Por outro lado, a Ministra do Mar de Portugal, Ana Paula Vitorino que também esteve presente no evento, destacou o fato de que o setor portuário e de logística são fundamentais para o Brasil, pois nós “somos a porta de entrada de produtos brasileiros na Europa e é por isso que prezamos pelas as relações entre os países”. 

(2)    O diagnóstico é conhecido quando se discutem os problemas da falta de investimentos em infraestrutura no Brasil: baixa competitividade nas licitações, baixa qualidade dos estudos e projetos, morosidade no licenciamento dos projetos, insegurança jurídica nos contratos com o setor privado, alto intervencionismo estatal e ausência de planejamento estatal de longo prazo.

(3)    De acordo com o Banco Mundial, que realiza e divulga pesquisa nesse sentido (LPI – Logistics Performance Index), os cinco países que lideraram o ranking internacional de eficiência logística são: Alemanha (4,23), Luxemburgo (4,22), Suécia (4,20), Holanda (4,19) e Singapura (4,14). As piores colocações são da  Síria (1,60), Haiti (1,72) e Somália (1,75). As notas são de 1 a 5. De acordo com o relatório do Banco Mundial, em 2007, quando o primeiro levantamento foi divulgado, o Brasil ocupava a 61ª oposição do ranking com um índice geral de 2,75, em 2014 o índice brasileiro geral melhorou para 2,94 (65ª posição) e em 2016, com índice geral de 3,09 o Brasil subiu para a 55ª oposição, à frente dos nossos vizinhos Argentina e Uruguai.

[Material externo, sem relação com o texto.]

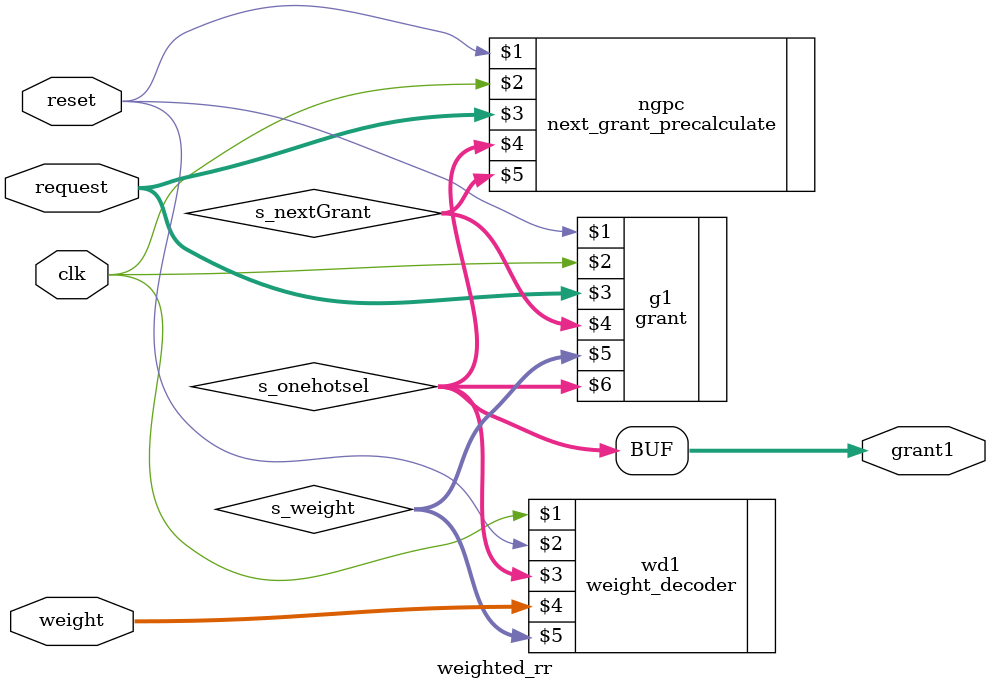
<source format=sv>
module weighted_rr #(parameter CHANNELS = 8, parameter WIDTH = 32, parameter weightlimit = 16)
(reset, clk, request, weight, grant1);
input reset, clk;
input [(CHANNELS-1):0] request;
input [(CHANNELS*WIDTH)-1:0] weight;
output wire [(CHANNELS-1):0] grant1;
wire [(CHANNELS-1):0] s_onehotsel;
wire [(WIDTH-1):0] s_weight;
wire [(CHANNELS-1):0] s_nextGrant;
assign grant1 = s_onehotsel;
weight_decoder #(32,8) wd1 (clk, reset,s_onehotsel, weight, s_weight);
next_grant_precalculate #(8) ngpc (reset,clk,request, s_onehotsel , s_nextGrant);
grant #(8,32,16) g1 (reset,clk, request, s_nextGrant, s_weight, s_onehotsel);

endmodule

</source>
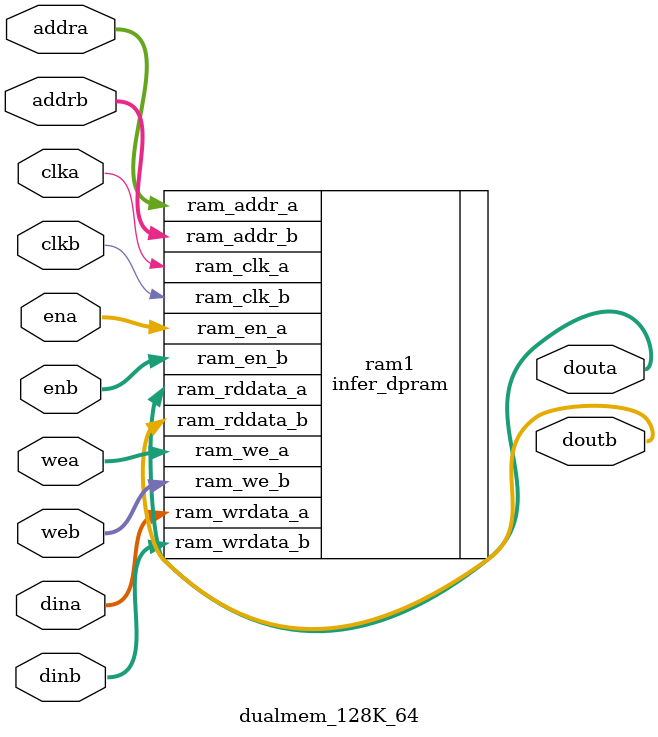
<source format=sv>

module dualmem_128K_64(clka, clkb, dina, dinb, addra, addrb, wea, web, douta, doutb, ena, enb);

   input wire clka, clkb;
   input [63:0] dina;
   input [63:0] dinb;
   input [10:0] addra;
   input [10:0] addrb;
   input [7:0]        wea;
   input [7:0]        web;
   input [7:0]        ena, enb;
   output [63:0]      douta;
   output [63:0]      doutb;

   genvar r;

`ifdef FPGA
   
   generate for (r = 0; r < 8; r=r+1)
     RAMB16_S9_S9
     RAMB16_S9_S9_inst
       (
        .CLKA   ( clka                     ),     // Port A Clock
        .DOA    ( douta[r*8 +: 8]          ),     // Port A 1-bit Data Output
        .DOPA   (                          ),
        .ADDRA  ( addra                    ),     // Port A 14-bit Address Input
        .DIA    ( dina[r*8 +: 8]           ),     // Port A 1-bit Data Input
        .DIPA   ( 1'b0                     ),
        .ENA    ( ena[r]                   ),     // Port A RAM Enable Input
        .SSRA   ( 1'b0                     ),     // Port A Synchronous Set/Reset Input
        .WEA    ( wea[r]                   ),     // Port A Write Enable Input
        .CLKB   ( clkb                     ),     // Port B Clock
        .DOB    ( doutb[r*8 +: 8]          ),     // Port B 1-bit Data Output
        .DOPB   (                          ),
        .ADDRB  ( addrb                    ),     // Port B 14-bit Address Input
        .DIB    ( dinb[r*8 +: 8]           ),     // Port B 1-bit Data Input
        .DIPB   ( 1'b0                     ),
        .ENB    ( enb[r]                   ),     // Port B RAM Enable Input
        .SSRB   ( 1'b0                     ),     // Port B Synchronous Set/Reset Input
        .WEB    ( web[r]                   )      // Port B Write Enable Input
        );
   endgenerate

`else // !`ifdef FPGA

infer_dpram #(.RAM_SIZE(11), .BYTE_WIDTH(8)) ram1 // RAM_SIZE is in words
(
.ram_clk_a(clka),
.ram_en_a(ena),
.ram_we_a(wea),
.ram_addr_a(addra),
.ram_wrdata_a(dina),
.ram_rddata_a(douta),
.ram_clk_b(clkb),
.ram_en_b(enb),
.ram_we_b(web),
.ram_addr_b(addrb),
.ram_wrdata_b(dinb),
.ram_rddata_b(doutb)
 );
   
`endif
   
endmodule // dualmem

</source>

(4)    “Investimento, regulação e segurança jurídica”, artigo de Arnaldo Wald e Roberto Giannetti da Fonseca, para o Estadão no último dia 25. “Para que haja uma retomada de investimentos, inclusive na área de infraestrutura, é necessário haver uma mudança de contexto cultural nas relações entre o Estado e a sociedade civil”.

(5)    De acordo com o Engenheiro Edson Dalto, do BNDES, o banco estatal já investiu em infraestrutura, nos últimos três anos, cerca de R$ 412 bilhões (R$ 188 bilhões em 2014, R$ 136 bilhões em 2015 e R$ 88 bilhões em 2016). Desse total, dos últimos três anos, R$ 23 bilhões foram somente na logística. E continuará investindo, pois o BNDES considera o setor de infraestrutura nacional fundamental para o País. De 2017 a 2020 o banco pretende investir mais R$ 85 bilhões em infraestrutura logística nacional, sendo R$ 46,1 bilhões rodovias, R$ 28,2 bilhões em ferrovias e R$ 13,6 bilhões em portos e terminais.

(6)    O PPI (Programa de Parcerias de Investimento), instituída pela Lei nº 13.334/2016, tem como principais objetivos, melhorar e fortalecer o relacionamento entre Estado e iniciativa privada, de forma a atrair investimentos para obras de infraestrutura (rodovias, ferrovias, aeroportos, portos, geração e distribuição de energia, saneamento básico etc.). Na exposição de motivos da Lei, além da necessidade de se gerar mais empregos, a justificativa para a criação do PPI é em função da atual crise econômica, que está impedindo o Estado brasileiro de investir em obras de infraestrutura. 

(7)    Segundo a FIRJAN (Federação das Indústrias do Estado do Rio de Janeiro), entre 2011 e 2016, em todo o Brasil, o roubo de cargas gerou prejuízos acima dos R$ 6,1 bilhões. Isto, evidentemente, entre outras providências, tem aumentado a busca por soluções para melhorar a segurança das operações.

(8)    Projetos de segurança e tecnologia da informação para portos e aeroportos (com muitos quilômetros de perímetro e com pouca iluminação), com sistemas de vídeo monitoramento e uso de câmeras que identificam suspeitos se aproximando de um muro ou de uma cerca e até mesmo um passageiro que avança por áreas proibidas, foram alguns dos exemplos apresentados. Sistemas que disponibilizam informações imediatas e em tempo real, possibilitando o monitoramento e a checagem da situação das entregas, carretas de transporte equipadas com esteiras motorizadas e elevadores transportadores, que carregam e descarregam mercadorias em tempos cada vez menores e a utilização de caminhões-baús inteligentes, uma vez que são programados para controlar a temperatura nas cargas refrigeradas e, caso identifique algum problema na via, recalcular a rota da viagem, são outros exemplos que, não há dúvidas, aumentam a qualidade e a segurança dos serviços logísticos prestados.

(9)    O Diretor Sênior da DHL Supply Chain, Marcius Braga, estima que os congestionamentos brasileiros, custam para o Brasil, cerca de U$ 19,1 bilhões!